You could use a greedy algorithm. It will be far from optimal, but may be "good enough". Here is a sketch:
1 Sort the rectangles by the x-axis, topmost first. (n log n)
2 for each rectangle r1, top to bottom
//check for intersections with the rectangles below it.
// you only have to check the first few b/c they are sorted
3 for every other rectangle r2 that might intersect with it
4 if r1 and r2 intersect //this part is easy, see #Jose's answer
5 left = the amount needed to resolve the collision by moving r2 left
6 right = the amount needed to resolve the collision by moving r2 right
7 down = the amount needed to resolve the collision by moving r2 down
8 move r2 according to the minimum value of (left, right down)
// (this may create new collisions, they will be resolved in later steps)
9 end if
10 end
11 end
Note step 8 could create a new collision with a prior rectangle, which wouldn't be resolved properly. Hm. You may need to carry around some metadata about previous rectangles to avoid this. Thinking...
Keep in mind the box model, given any two rectangles you have to calculate the two boxes width and height, adding their respective margins, paddings, and borders (add the left/right of them to detect collision on the x axis, and top/bottom to detect collision on the y axis), then you can calculate the distance between element 1 and 2 adding the result to their respective coordinate position, for example ((positionX2+totalWidth2) - (positionX1+totalWidth1)) to calculate collision along the X axis. If it is negative, they are overlapping. Once you know this, if they won't overlap by moving them, you can move them normally, otherwise you have to subtract the amount of space they are overlapping from the value you want to move them.
Since the environment is a 2D plane, this should be pretty straightforward. With a library such as jQuery would be a joke, but even in plain js is just basic addiction and subtraction.

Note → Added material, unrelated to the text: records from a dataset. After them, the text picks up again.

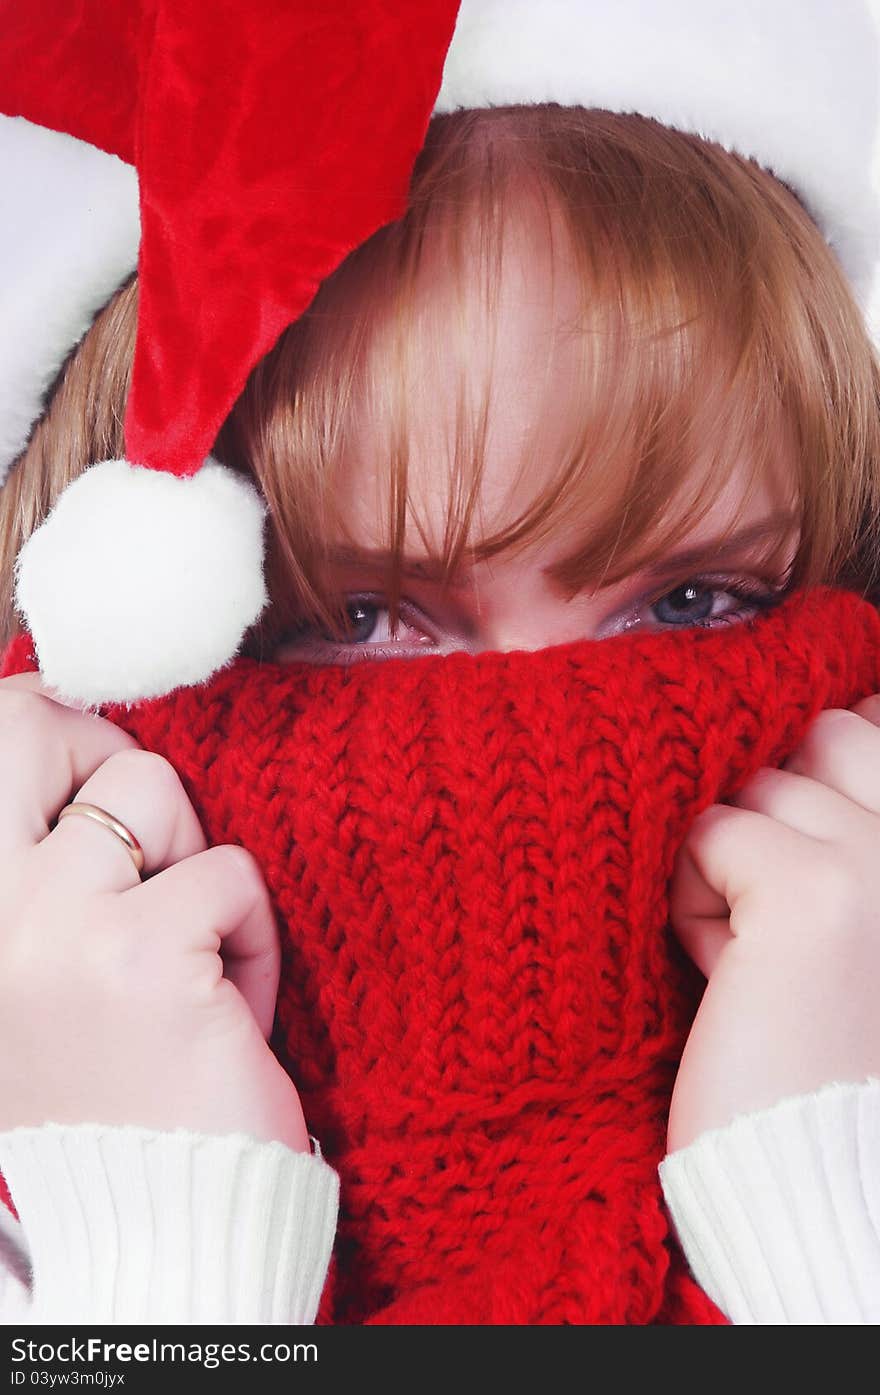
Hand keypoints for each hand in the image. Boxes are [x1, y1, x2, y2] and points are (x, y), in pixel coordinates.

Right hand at [0, 672, 307, 1150]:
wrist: (156, 1219)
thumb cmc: (110, 1089)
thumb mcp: (36, 972)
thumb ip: (42, 870)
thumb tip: (83, 739)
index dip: (57, 738)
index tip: (105, 790)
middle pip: (34, 728)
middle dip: (110, 759)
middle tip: (154, 841)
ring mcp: (51, 927)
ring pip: (153, 786)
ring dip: (195, 862)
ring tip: (194, 954)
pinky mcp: (141, 954)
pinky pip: (229, 873)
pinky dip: (250, 935)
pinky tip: (228, 1008)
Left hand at [666, 696, 879, 1152]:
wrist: (814, 1176)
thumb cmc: (818, 1048)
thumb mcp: (849, 919)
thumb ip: (843, 825)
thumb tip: (838, 712)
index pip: (865, 724)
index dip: (809, 778)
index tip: (789, 871)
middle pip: (804, 739)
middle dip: (765, 816)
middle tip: (773, 920)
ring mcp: (877, 856)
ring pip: (747, 787)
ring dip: (724, 869)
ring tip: (753, 961)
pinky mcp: (810, 890)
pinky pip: (706, 834)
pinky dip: (693, 903)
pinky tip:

Assuming the boxes are aligned to the x and y axis as in your comment, first I'd change the representation of each rectangle to 4 points: top, right, bottom, left and store them as points on the rectangle. Second, let's simplify the problem to "Given n rectangles, where is the nearest point where rectangle r can move to so that it doesn't overlap any other rectangles"? That simplifies the problem a great deal, but also should provide a decent solution. Thus, we have our function:
function deOverlapTheHonkOuttaTheRectangle(rectangle, otherRectangles){
..
}
Now, each other rectangle will disallow a certain range of motion for the original rectangle. Thus, you calculate all of these disallowed moves. From these, you can calculate the disallow shape that overlaps the origin and each other. For example, lets say rect1 disallows a shift of -3px to 5px right and 4px to 10px up, and rect2 disallows -4px to 1px right and -2px to 5px up. rect1 was not considered until rect2 came along, since that one overlaps the origin and rect1. Starting with rect2, you'd have [[-4, -2],[1,-2],[1,5],[-4,5]]. Figuring in rect1 gives [[-4, -2],[1,-2],[1,4],[5,4],[5,10],[-3,10],[-3,5],[-4,5]] (see image below for clarification). You keep building these up for each overlapping disallowed rectangle. Once you have considered all the rectangles, then you can use a distance formula from the origin to get the smallest distance you can move your rectangle and move it.
Finally, you repeat this process for all remaining rectangles.